O velório da cantora Nana Caymmi, 84 anos, que morreu nessa quinta-feira (1º), na Clínica São José, no Humaitá, no Rio de Janeiro, foi realizado no Theatro Municipal até às 12h. Amigos mais próximos, como Gilberto Gil, Elba Ramalho e Teresa Cristina, estiveram presentes e participaram de uma missa em homenagem à Nana. O enterro aconteceu às 14h, no Cemitério São João Batista, em Botafogo.

O irmão da cantora, Danilo Caymmi, falou sobre o legado da artista para a música brasileira. “Ela transitava por todas as áreas da música. Cantou MPB, sambas e boleros. A contribuição dela é inestimável”, disse.
Ao anunciar a morte da irmã pelas redes sociais, Danilo, visivelmente emocionado, citou “nove meses de sofrimento” da artista, internada em uma UTI de um hospital. Ele pediu que “os fãs ajudassem a divulgar a notícia”.
Nascida Dinahir Tostes Caymmi, em 29 de abril de 1941, Nana foi a primogênita de três filhos do casal formado pelo cantor e compositor Dorival Caymmi e pela cantora Stella Maris. O irmão Dori nasceu em 1943 e Danilo em 1948.
A ministra da Cultura, Margareth Menezes, lamentou a morte de Nana Caymmi, destacando a importância da cantora para a cultura brasileira e a sua admiração pelo talento e pela voz da artista. A ministra reconheceu Nana “como uma das maiores intérpretes do Brasil e valorizou a sua contribuição para a memória e a criatividade do país”.
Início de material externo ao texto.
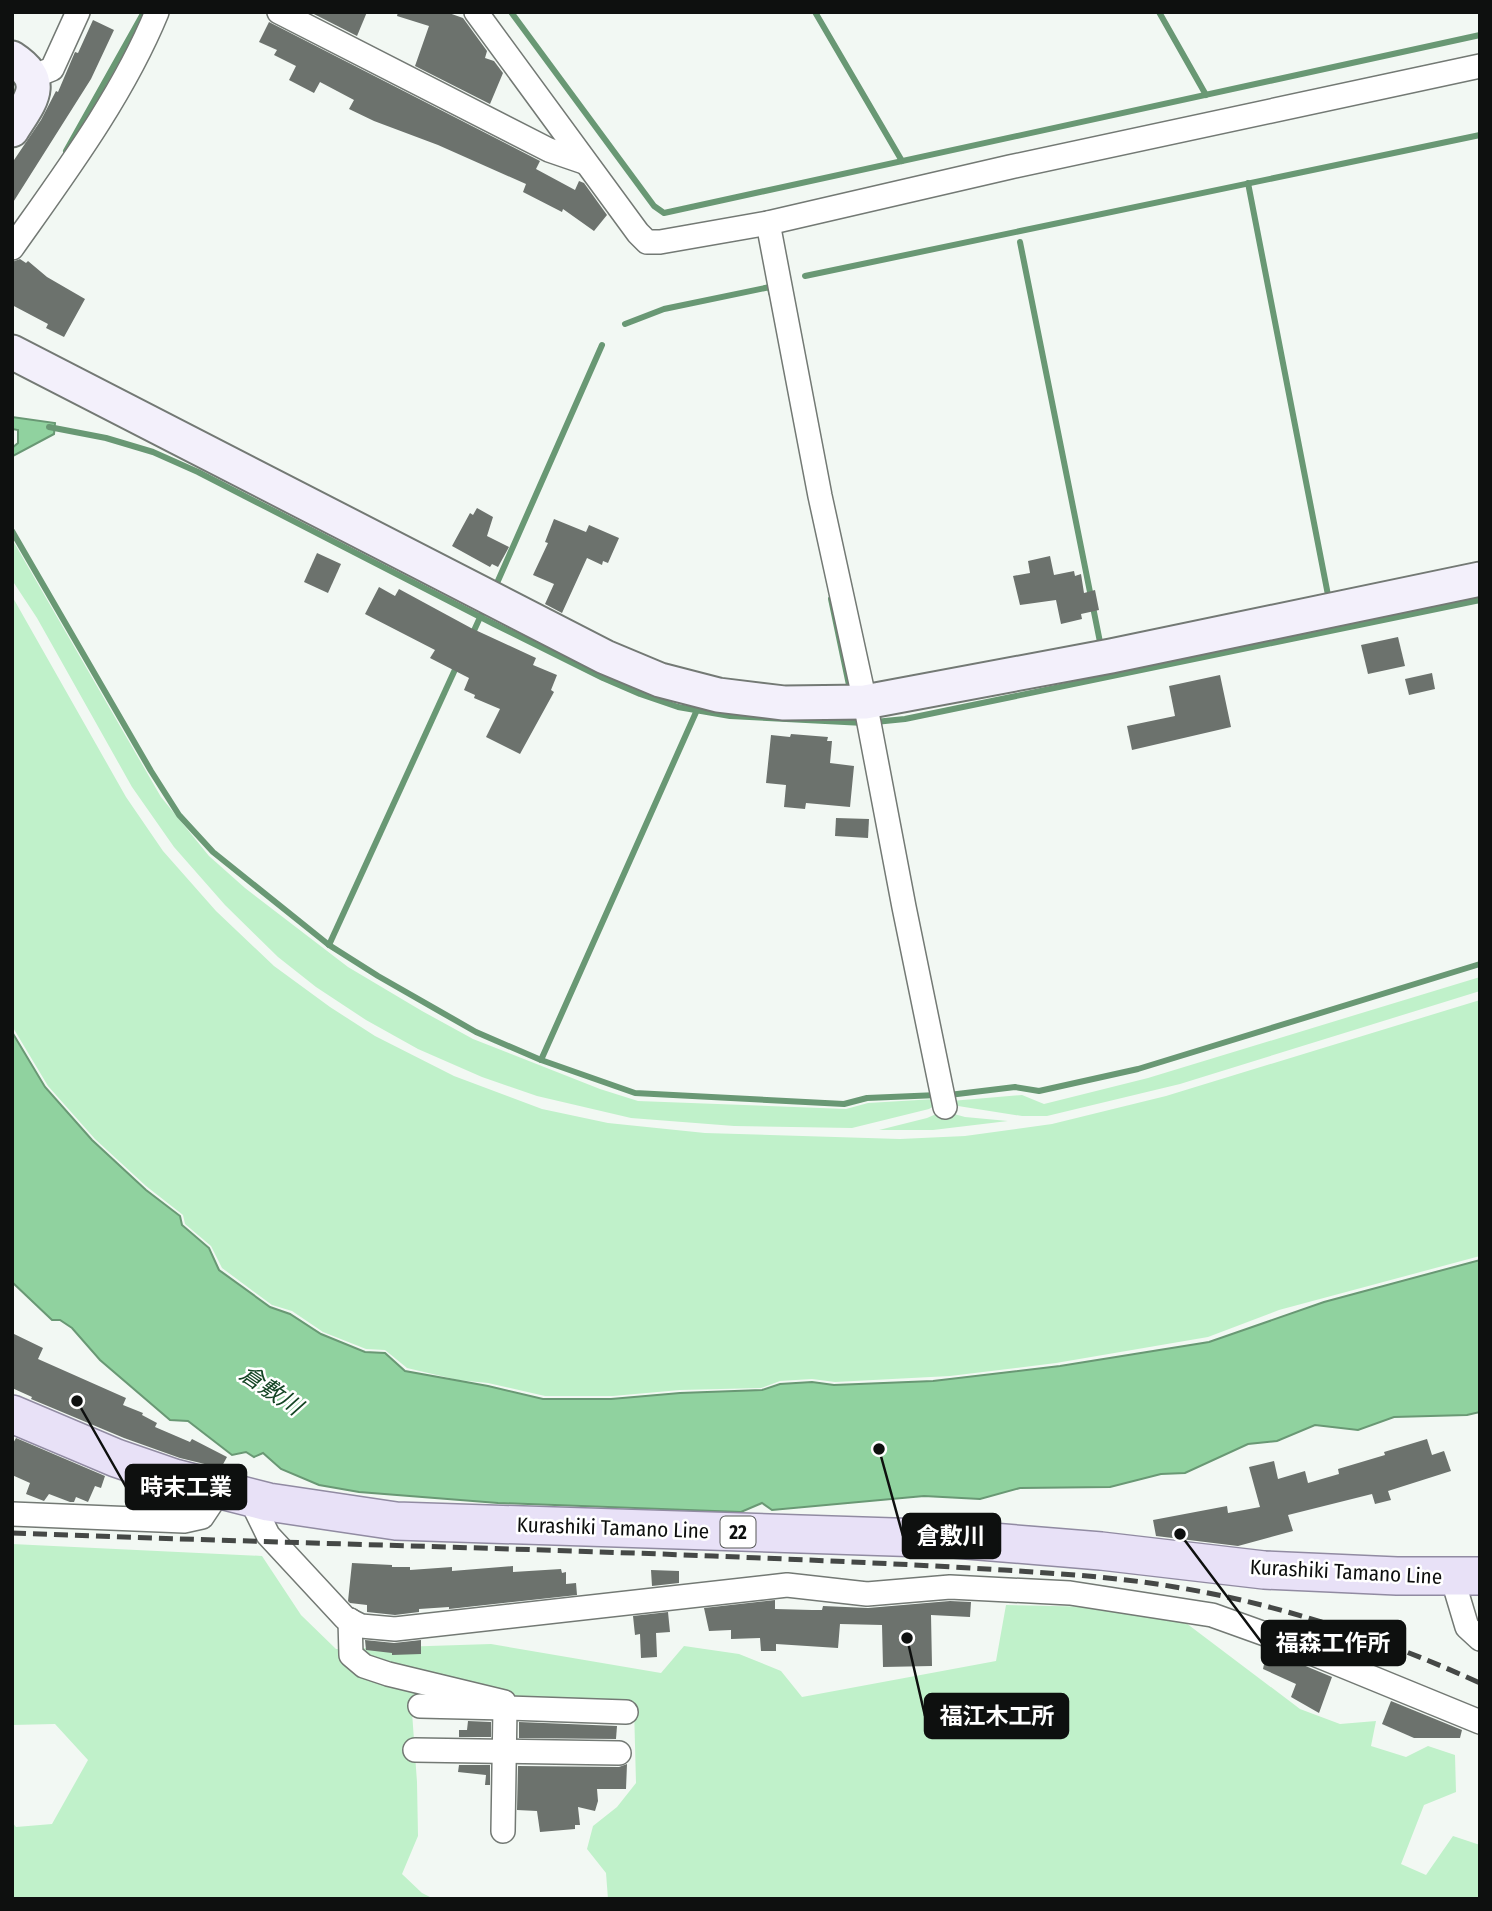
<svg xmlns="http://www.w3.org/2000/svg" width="1492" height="1911" viewBox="0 0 1492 1911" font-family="'Fira Sans Condensed','Noto Sans JP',sans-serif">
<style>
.green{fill:#c0f1ca}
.water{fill:#90d29f;stroke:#699874;stroke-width:2}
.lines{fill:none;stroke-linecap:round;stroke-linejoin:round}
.stream{stroke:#699874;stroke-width:6}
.building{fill:#6c726d}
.street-casing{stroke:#737974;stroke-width:26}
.secondary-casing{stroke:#737974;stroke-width:37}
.primary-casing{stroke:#918ba2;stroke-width:40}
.street{stroke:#fff;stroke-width:23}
.secondary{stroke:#f3f0fb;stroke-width:33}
.primary{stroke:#e8e1f7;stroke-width:37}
.rail{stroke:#454846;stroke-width:5;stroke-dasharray:14 7;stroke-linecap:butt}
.labels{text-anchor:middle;stroke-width:5;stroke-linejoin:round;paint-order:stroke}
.shield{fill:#fff;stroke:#565857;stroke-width:2}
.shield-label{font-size:19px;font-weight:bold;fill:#0e100f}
.street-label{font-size:21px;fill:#0e100f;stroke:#fff}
.water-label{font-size:23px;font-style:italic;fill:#144524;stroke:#fff}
.leader{fill:none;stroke:#0e100f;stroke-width:2.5}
.callout-dot{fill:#0e100f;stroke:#fff;stroke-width:2.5}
.callout{fill:#0e100f;stroke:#0e100f;stroke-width:2.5}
.callout-label{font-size:23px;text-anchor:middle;font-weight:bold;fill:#fff}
</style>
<rect width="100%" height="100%" fill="#f2f8f3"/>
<!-- green -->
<g class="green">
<polygon points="12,539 161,797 209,856 245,888 348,967 422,1011 473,1039 600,1089 638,1101 846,1109 868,1103 935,1099 936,1105 929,1109 852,1128 734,1126 631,1118 537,1096 482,1077 418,1049 366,1020 316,987 278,957 225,905 174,847 132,787 37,618 12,580"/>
<polygon points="12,596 126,797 163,851 216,911 274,966 330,1007 375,1036 454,1076 542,1109 608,1123 705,1133 900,1139 965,1136 1052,1124 1166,1096 1480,1000 1480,1256 1279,1310 1208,1337 1056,1363 950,1376 835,1382 812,1379 780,1381 761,1388 680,1390 613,1396 545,1396 488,1383 458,1380 407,1368 385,1350 366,1349 323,1332 292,1311 272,1305 222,1268 211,1246 185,1224 183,1215 146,1186 95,1139 48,1086 12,1026"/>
<polygon points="1480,977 1480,991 1180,1084 1047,1116 1022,1116 958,1106 951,1101 1022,1095 1044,1104 1148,1078"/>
<polygon points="943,1111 965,1117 1008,1121 933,1130 879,1130 927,1118"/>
<polygon points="12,1544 262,1556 301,1615 336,1649 491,1644 661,1673 684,1646 739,1654 781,1671 802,1697 996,1661 1006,1605 1098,1607 1186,1623 1300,1709 1340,1724 1376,1721 1371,1746 1406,1757 1428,1746 1455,1755 1456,1792 1424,1805 1401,1864 1426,1875 1453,1836 1480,1845 1480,1899 608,1899 606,1873 587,1849 593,1826 617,1807 636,1783 634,1707 411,1698 417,1782 418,1836 402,1874 422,1893 434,1899 12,1899 12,1822 16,1827 52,1824 88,1760 55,1724 12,1725"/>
</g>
<!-- water -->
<g class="water">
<polygon points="12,417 55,423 54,434 13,456 12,448 18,443 18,430 12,429"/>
<polygon points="12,1032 45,1087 92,1140 146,1190 180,1216 182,1225 209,1248 219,1270 270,1307 290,1314 321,1334 365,1352 385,1353 405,1371 488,1386 543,1399 611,1399 680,1393 762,1390 780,1384 812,1382 834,1385 933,1381 1060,1366 1209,1342 1324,1302 1480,1260 1480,1412 1467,1415 1394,1417 1358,1430 1315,1425 1277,1441 1248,1444 1185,1473 1161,1474 1110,1487 1020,1488 980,1499 924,1496 772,1510 762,1503 741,1512 498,1503 359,1492 319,1485 281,1469 263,1453 254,1457 246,1452 232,1455 188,1421 170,1420 100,1360 72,1328 60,1320 52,1320 12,1282"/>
</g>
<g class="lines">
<!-- stream -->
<g class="stream">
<polyline points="511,12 654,206 664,213 1480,35"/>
<polyline points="815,12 902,161"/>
<polyline points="1159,12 1206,95"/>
<polyline points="66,151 144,12"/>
<polyline points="1248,183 1328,595"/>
<polyline points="1020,242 1100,642"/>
<polyline points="805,276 1480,135"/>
<polyline points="625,324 664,309 770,287 771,293"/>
<polyline points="49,427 106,438 153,452 198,472 494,624 603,678 640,694 678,707 730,716 864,723"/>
<polyline points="12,531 151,771 179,815 213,852 329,945 378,976 476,1032 541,1060 635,1093 844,1104 867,1098 938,1095"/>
<polyline points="497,583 602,345"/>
<polyline points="831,599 850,690"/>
<polyline points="472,635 482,613"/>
<polyline points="875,722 905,719 1480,600"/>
<polyline points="329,945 458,663"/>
<polyline points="541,1060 697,710"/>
<polyline points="949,1095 1015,1087 1039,1091 1138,1069 1480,964"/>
</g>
</g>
<!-- building -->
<g class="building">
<polygon points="310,12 367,12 357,36"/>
<polygon points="398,12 446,12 463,18 487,51 485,58 494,61 503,73 490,104 415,66 429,26 397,16"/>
<polygon points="93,20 114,30 91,79 12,204 12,163 41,120 56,91 58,92 75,52 78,53"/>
<polygon points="269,22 540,161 536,169 575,190 579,181 584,183 607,215 594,231 563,209 562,212 523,192 526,184 438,145 374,121 349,109 354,100 320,82 314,93 289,80 296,66 274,55 277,50 259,42"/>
<polygon points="20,259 26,263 28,261 47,277 85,299 64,337 46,328 48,324 12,305 12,262"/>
<polygon points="477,508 493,517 487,536 509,547 498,567 492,564 490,567 452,546 470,513 473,515"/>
<polygon points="554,519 586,532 589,525 619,538 608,563 603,561 602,565 587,558 562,613 545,604 554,584 533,575 548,543 545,542"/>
<polygon points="317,553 341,564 328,593 304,582"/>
<polygon points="1050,556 1054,575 1074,571 1075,576 1081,574 1084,593 1095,590 1099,610 1081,614 1082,619 1061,624 1056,600 1020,605 1013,576 1030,573 1028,561"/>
<polygon points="379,587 395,596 399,589 471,628 536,658 533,665 557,675 551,690 554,692 520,754 486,737 500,709 474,698 475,695 464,690 469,678 430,658 435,650 365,614"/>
<polygon points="1398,637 1405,666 1368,674 1361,645"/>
<polygon points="1432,673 1435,689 1409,695 1405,679"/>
<polygon points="1220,675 1231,727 1132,750 1127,726 1175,716 1169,686"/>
<polygon points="791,734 828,737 827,741 832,741 830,763 854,766 850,807 806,803 805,809 784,807 786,785 766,783 771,735 790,737"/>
<polygon points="836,818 869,819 868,838 835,836"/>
<polygon points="12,1333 43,1348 38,1359 126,1398 123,1405 143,1413 142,1415 157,1423 155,1427 190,1442 192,1439 227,1457 221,1468 180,1458 124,1438 31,1399 32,1397 12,1388"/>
<polygon points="16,1438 105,1476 101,1488 95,1486 88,1502 76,1497 74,1502 70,1502 49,1494 44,1501 26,1494 30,1483 12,1475 12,1445"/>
<polygon points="1427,1439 1432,1455 1444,1451 1451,1471 1388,1491 1391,1500 1375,1504 1372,1494 1288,1515 1293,1531 1238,1546 1156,1536 1153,1520 1227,1506 1228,1513 1260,1507 1249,1467 1274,1461 1278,1479 1305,1471 1308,1483 1339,1474 1338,1469 1385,1455 1384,1452"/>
<polygon points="352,1563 392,1565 392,1567 410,1567 410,1570 452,1567 452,1571 513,1566 513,1572 561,1569 562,1573 566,1572 566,1584 576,1583 577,1595 449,1609 449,1607 419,1609 419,1612 395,1615 367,1612 367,1605 350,1603 348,1601"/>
<polygon points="651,1570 679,1571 679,1583 652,1586"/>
<polygon points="775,1600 775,1609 812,1610 822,1610 823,1606 868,1608 950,1601 971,1602 970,1617 931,1615 932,1666 883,1667 882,1625 840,1624 838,1648 776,1644 776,1651 761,1651 760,1638 731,1639 731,1630 709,1631 704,1608"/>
<polygon points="668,1612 670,1632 656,1633 657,1657 641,1658 640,1634 635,1635 633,1616"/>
<polygon points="365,1640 394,1643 421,1640 421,1654 392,1655 392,1653 366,1650"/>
<polygon points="1267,1650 1332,1677 1319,1713 1291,1697 1296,1684 1263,1669"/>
<polygon points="1391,1701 1462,1730 1460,1738 1414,1738 1382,1724"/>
<polygon points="468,1721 491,1722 491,1737 459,1737 459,1730 467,1730"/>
<polygon points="519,1722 617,1726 616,1739 519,1738"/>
<polygon points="627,1764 626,1789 597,1789 598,1801 595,1811 578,1807 580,1825 575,1825 575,1829 540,1832 537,1811 517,1810 518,1766 619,1767"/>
<polygon points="459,1765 490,1765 490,1785 485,1785 486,1775 458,1772"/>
</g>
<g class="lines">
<defs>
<g id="street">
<polyline points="279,12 549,150 584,162"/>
<polyline points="476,12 638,233 647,242 660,242 768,223 1010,167 1480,66"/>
<polyline points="32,77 52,69 78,12"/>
<polyline points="768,223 820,496 865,702 904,907 945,1107"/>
<path d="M 12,248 C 65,173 122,97 157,12"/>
<polyline points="250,1498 268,1535 345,1618 361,1626 395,1629 787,1585 867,1594 950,1587 1070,1593 1212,1615 1265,1634 1480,1722"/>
<polyline points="12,1514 184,1521 202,1517 220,1490"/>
<polyline points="1452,1577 1467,1627 1480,1639"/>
<polyline points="350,1620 351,1655 364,1666 388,1674 504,1702 505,1708 626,1712"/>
<polyline points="420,1706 505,1708 503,1831"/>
<polyline points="415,1750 619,1753"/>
</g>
<g id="secondary">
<path d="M 12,58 C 49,82 30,101 12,130"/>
<polyline points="12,352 605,657 660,680 718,695 784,703 865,702 1111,656 1480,579"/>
</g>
<polyline id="primary" points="12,1414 116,1458 174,1478 268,1502 396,1521 955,1539 1101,1551 1264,1570 1397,1576 1480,1576"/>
</defs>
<!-- street casing -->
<use href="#street" class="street-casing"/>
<!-- secondary casing -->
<use href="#secondary" class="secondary-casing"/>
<!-- primary casing -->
<use href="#primary" class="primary-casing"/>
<!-- street -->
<use href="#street" class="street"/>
<!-- secondary -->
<use href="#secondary" class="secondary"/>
<!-- primary -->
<use href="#primary" class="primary"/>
<!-- rail -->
<path class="rail" d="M 12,1533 C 246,1542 480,1547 713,1556 C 810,1560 907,1564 1004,1570 C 1061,1574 1118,1577 1175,1587 C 1280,1604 1383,1639 1480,1683"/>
</g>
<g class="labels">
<!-- shield labels -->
<rect class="shield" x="720.5" y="1516.5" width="35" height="31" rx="5"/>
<g class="shield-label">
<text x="738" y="1539">22</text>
</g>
<!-- street labels -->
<g class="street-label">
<text transform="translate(613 1528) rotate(2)" y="7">Kurashiki Tamano Line</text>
<text transform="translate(1346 1572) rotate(3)" y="7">Kurashiki Tamano Line</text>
</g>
<!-- water labels -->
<g class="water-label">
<text transform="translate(271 1390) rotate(34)" y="8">倉敷川</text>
</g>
</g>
<!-- callouts -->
<path class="leader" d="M77 1401L126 1487M879 1449L903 1536M1180 1534L1262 1643M907 1638L925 1716"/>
<g class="callout-dot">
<circle cx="77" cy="1401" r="7"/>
<circle cx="879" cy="1449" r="7"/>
<circle cx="1180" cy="1534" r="7"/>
<circle cx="907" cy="1638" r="7"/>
</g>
<g class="callout">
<rect x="126" y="1465" width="120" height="44" rx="7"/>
<rect x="903" y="1514" width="97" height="44" rx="7"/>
<rect x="1262" y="1621" width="143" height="44" rx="7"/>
<rect x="925" y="1694" width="143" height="44" rx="7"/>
</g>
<g class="callout-label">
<text x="186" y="1495">時末工業</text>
<text x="951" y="1544">倉敷川</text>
<text x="1333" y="1651">福森工作所</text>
<text x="997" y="1724">福江木工所</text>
</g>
<!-- border -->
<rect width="1492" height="1911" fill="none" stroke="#0e100f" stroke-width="28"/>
</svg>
Talento atravessou gerações
O governador do Rio, Cláudio Castro, disse que “o Brasil perde uma grande artista e o Rio de Janeiro uma filha ilustre. A música, uma voz que atravessou gerações. Nana Caymmi nos deixa, mas permanece viva em sua arte — intensa, elegante, verdadeira”.
O texto diz, ainda, que “filha de uma família que construiu a história da nossa música, ela trilhou seu próprio caminho com personalidade e talento raro. Seu canto continuará ecoando com a emoção que sempre nos tocou. Meus sentimentos aos familiares, amigos e admiradores dessa artista que tanto honrou a cultura brasileira”, disse o governador.
O cantor e compositor Djavan afirma disse em sua rede social que “o Brasil perde hoje uma das maiores cantoras, e eu, uma amiga. Descanse em paz, Nana querida. Vamos sentir muito sua falta. Sua voz continuará a tocar nossos corações”.
Outro que se manifestou sobre Nana foi Milton Nascimento. “Recebo com profunda tristeza a notícia da partida dessa grande amiga. Perder Nana Caymmi é perder parte da minha própria história. Recentemente, tenho escutado diariamente a nossa interpretação de Sentinela, [música] que muito me emociona. Nana estará para sempre em meu coração e memória. Descanse em paz, querida amiga”.
A cantora Maria Bethânia também comentou a morte da amiga: “Uma perda imensurável para a música brasileira. Descanse em paz, Nana Caymmi!”.
“A Nana foi uma das maiores cantoras do Brasil, sua voz e suas interpretações eram inconfundíveis, de uma originalidade rara de se encontrar. Sempre franca e direta, não escondia o que pensava. Uma triste perda para a nossa música”, escreveu Paulinho da Viola.
Carreira
Conhecida por suas interpretações sofisticadas e emotivas, Nana Caymmi deixou um legado importante para a música brasileira. Ela fez sua estreia como cantora em um disco do pai, com a música Acalanto, que Dorival Caymmi compôs em homenagem a ela quando criança.
Em 1966, Nana venceu a fase nacional do I Festival da Canção, no Maracanãzinho, interpretando Saveiros, de Dori Caymmi e Nelson Motta.
O poder da voz de Nana Caymmi foi reconhecido em 1976, quando ela recebeu o Troféu Villa-Lobos de Melhor Cantora do Ano, conferido pela Associação Brasileira de Produtores de Disco.
Seu álbum Resposta ao Tempo, de 1988, com a música homônima, de Aldir Blanc e Cristóvão Bastos, foi um de seus maiores sucessos.
Ao longo de sua carreira, Nana Caymmi foi indicada a quatro Grammys Latinos. Ela ganhou em sua primeira indicação, em 2004, pelo álbum Para Caymmi, de Nana, Dori e Danilo, na categoria de Melhor Álbum de Samba/Pagode.